La part des pulpes déshydratées est passée de plus de 70 % avant 2010 à 55 % en 2019. Cette évolution est due à la forte baisse de production de betterave ces 3 dernières années et au développement des méthaniseurs sur les exploitations agricoles depuis 10 ans. Une tendance qui n’est pas sans conséquence sur les unités de déshydratation et notamment sur les équilibres avec la filière luzerne dans la Marne en particulier.

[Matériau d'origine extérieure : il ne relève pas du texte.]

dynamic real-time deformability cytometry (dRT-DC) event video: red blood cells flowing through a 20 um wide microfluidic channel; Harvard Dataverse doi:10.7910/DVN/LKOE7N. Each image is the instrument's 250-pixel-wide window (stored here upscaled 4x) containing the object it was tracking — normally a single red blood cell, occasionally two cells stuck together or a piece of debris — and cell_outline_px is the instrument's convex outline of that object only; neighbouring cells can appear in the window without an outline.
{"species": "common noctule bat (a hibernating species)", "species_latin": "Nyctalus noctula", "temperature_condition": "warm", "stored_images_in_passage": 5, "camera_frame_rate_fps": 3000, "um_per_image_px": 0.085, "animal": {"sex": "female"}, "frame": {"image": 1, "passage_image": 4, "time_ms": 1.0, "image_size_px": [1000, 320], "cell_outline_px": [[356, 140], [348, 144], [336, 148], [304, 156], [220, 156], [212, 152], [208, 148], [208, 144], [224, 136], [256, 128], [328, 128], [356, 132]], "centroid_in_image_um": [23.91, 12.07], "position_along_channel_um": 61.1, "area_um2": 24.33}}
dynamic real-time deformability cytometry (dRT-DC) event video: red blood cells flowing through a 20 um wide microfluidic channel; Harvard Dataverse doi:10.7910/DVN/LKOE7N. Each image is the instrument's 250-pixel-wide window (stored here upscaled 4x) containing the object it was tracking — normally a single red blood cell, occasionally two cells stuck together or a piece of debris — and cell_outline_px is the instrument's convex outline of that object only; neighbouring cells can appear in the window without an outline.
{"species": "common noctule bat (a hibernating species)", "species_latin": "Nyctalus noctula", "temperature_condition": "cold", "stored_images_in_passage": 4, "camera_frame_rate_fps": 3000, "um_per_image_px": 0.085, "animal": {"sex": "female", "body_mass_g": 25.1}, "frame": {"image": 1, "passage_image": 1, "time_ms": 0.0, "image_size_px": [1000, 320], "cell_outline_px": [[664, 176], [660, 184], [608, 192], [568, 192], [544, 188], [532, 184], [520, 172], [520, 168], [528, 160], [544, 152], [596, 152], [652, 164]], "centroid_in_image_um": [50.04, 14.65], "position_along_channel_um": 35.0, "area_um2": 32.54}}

Les pulpes méthanisées sur l’exploitation
On estime que 15 % des pulpes surpressées (soit 7 % des pulpes totales) étaient méthanisées en exploitation en 2019. On recense près de 200 méthaniseurs dans un rayon de 80 km autour des sucreries, et autant verront le jour d’ici deux ans dans le même périmètre : on peut donc estimer que la part de pulpes surpressées utilisées dans ce débouché doublera d’ici deux ans, avant de stagner. En effet, le niveau de valorisation des pulpes en méthaniseur est dépendant du tarif d’achat du gaz produit (en fonction de la date de construction) autour de 3,0 €/t de betterave à 16°S entre 2016 et 2021. Mais cette valorisation diminue fortement depuis le 1er janvier 2021, et tombera sous les 2 €/t de betterave à 16°S pour les méthaniseurs qui verront le jour à partir de 2022. Dans cette équation on ne doit pas oublier les digestats tout particulièrement au regard de la situation de tension forte que l’on connaît actuellement sur les engrais azotés : en moyenne ils représentent un retour financier pour l’exploitant équivalent à 1 – 1, 5 € /t de betteraves. In fine en 2023, le volume des betteraves méthanisées à la ferme devrait représenter 15 % des pulpes totales en France.
Les pulpes méthanisées en sucrerie
La transformation des pulpes en biogaz directement par la sucrerie n’existe pas aujourd’hui en France, mais certains projets pourraient voir le jour d’ici deux ans. Les économies énergétiques seules ne suffisent pas à rendre ce débouché financièrement intéressant : actuellement la valorisation pulpe ne dépasse pas 1€/t de betterave à 16°S. Néanmoins, si les prévisions de France Stratégie quant à un doublement de la valeur de la tonne de CO2 d’ici 2 ans se vérifient avec un statut quo sur les droits d’émissions de l’industrie sucrière, cette filière pourrait permettre d’atteindre une valorisation des pulpes de 3 €/t de betteraves.
Une décision économique
Malgré la fin des quotas, la réglementation européenne relative aux pulpes n’a pas changé : un planteur reste réglementairement propriétaire de ses pulpes, il peut en disposer ou choisir d’en confier la valorisation à son industriel. Dans ce dernier cas, il bénéficiera d’une « compensation qui tienne compte des possibilités de valorisation des pulpes en cause » (Point VIII, Annexe X du règlement 1308/2013). Si depuis 2017, les évolutions contractuelles ont pu conduire certains industriels à imposer le rachat des pulpes, il n’en demeure pas moins, selon la CGB, qu’une stratégie de filière doit être établie au niveau de chaque territoire pour trouver le moyen d’optimiser la valeur des pulpes en trouvant un bon équilibre entre l’élevage, l’utilisation en méthanisation à la ferme ou en sucrerie et la déshydratation. « Si certains de nos voisins arrivent à valoriser à plus de 4 €/t de betterave à 16°, est-ce que cela ne peut pas constituer un objectif collectif à atteindre pour la filière française ? » s’interroge la CGB.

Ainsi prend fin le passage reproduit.